Protexsa, a company owned by one of Honduras' highest-ranked families, holds a reputation for tough conditions even in an environment that treats workers as second-class citizens. The factory floor often reaches temperatures of 105 degrees. But people on the line limit themselves to small sips of water as they work. Even toilet breaks could cause them to slip behind quota and lose the production bonuses that allow them to live instead of just survive.
Worker Rights Consortium, a labour-rights monitoring organisation based in Washington investigated Protexsa in 2013. That followed concerns about the clothing the factory produced for the City of Los Angeles. WRC's report concluded Protexsa to be in 'serious violation' of fair working conditions. Workers were forced to take mandatory six-day weeks and faced abusive supervisors.
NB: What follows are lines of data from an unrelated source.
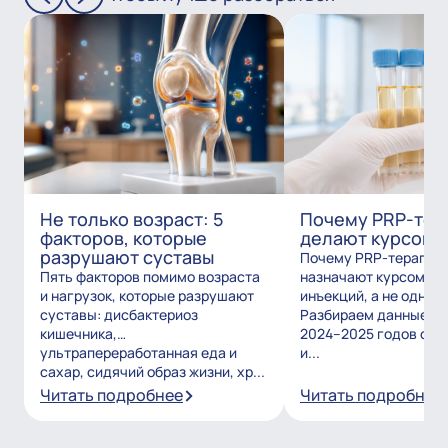
Не только возраст: 5
Почему PRP-тер
факторов, которые
делают курсом?
разрушают суставы
Почему PRP-терапию
Пять факторов помимо возраста
назначают курсом из
и нагрузок, которые разрушают
инъекций, а не одним
суставы: дисбактериоз
Разбираем данные и
кишечника,
2024–2025 годов о то
ультрапереработанная еда и
и...
сахар, сидячий образ жизни, хр...
Читать подробнее
Читать подробнее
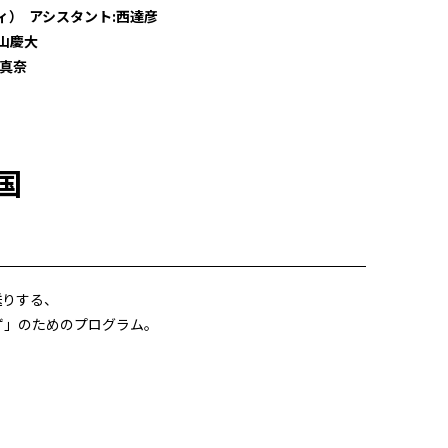
ィ） アシスタント:西達彦
山慶大
口真奈
天国
送りする、
ず」のためのプログラム。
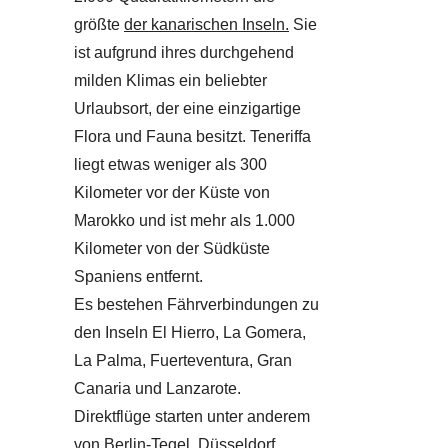
größte
der kanarischen Inseln.
Sie
ist aufgrund ihres durchgehend
milden Klimas ein beliebter
Urlaubsort, der eine einzigartige
Flora und Fauna besitzt. Teneriffa
liegt etwas weniger als 300
Kilometer vor der Küste von
Marokko und ist mehr als 1.000
Kilometer von der Südküste
Spaniens entfernt.
Es bestehen Fährverbindungen zu
den Inseln El Hierro, La Gomera,
La Palma, Fuerteventura, Gran
Canaria und Lanzarote.
Direktflüge starten unter anderem
von Berlin-Tegel, Düsseldorf,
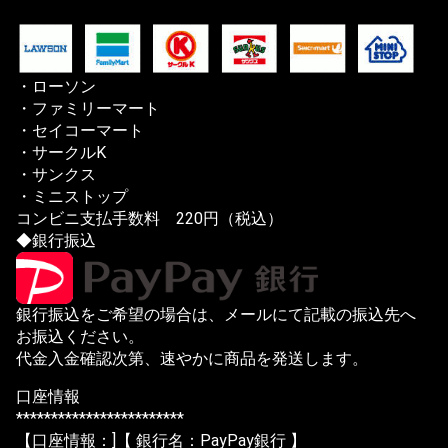
・ローソン
・ファミリーマート
・セイコーマート
・サークルK
・サンクス
・ミニストップ
コンビニ支払手数料 220円（税込）
◆銀行振込
銀行振込をご希望の場合は、メールにて記載の振込先へ
お振込ください。
代金入金確認次第、速やかに商品を発送します。
口座情報
************************
【口座情報：]【 銀行名：PayPay銀行 】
Until 2014, when records become unavailable, thousands of items of Trump-branded clothing came out of Protexsa. The clothes were marketed as luxury items. They were bound for stores like Macy's (who recently stopped stocking the brand following Trump's derogatory statements on Latino workers).  But their manufacture took place in an environment that was anything but.
The Republican nominee's organisation is keeping a tight lid on details about the sources of Trump-branded products. This is unsurprising, as scrutiny of the man and his business practices will only increase as we head towards November. It'll be interesting to see what new insights we glean about the most divisive Presidential candidate in recent US history, based on the way he sources his production.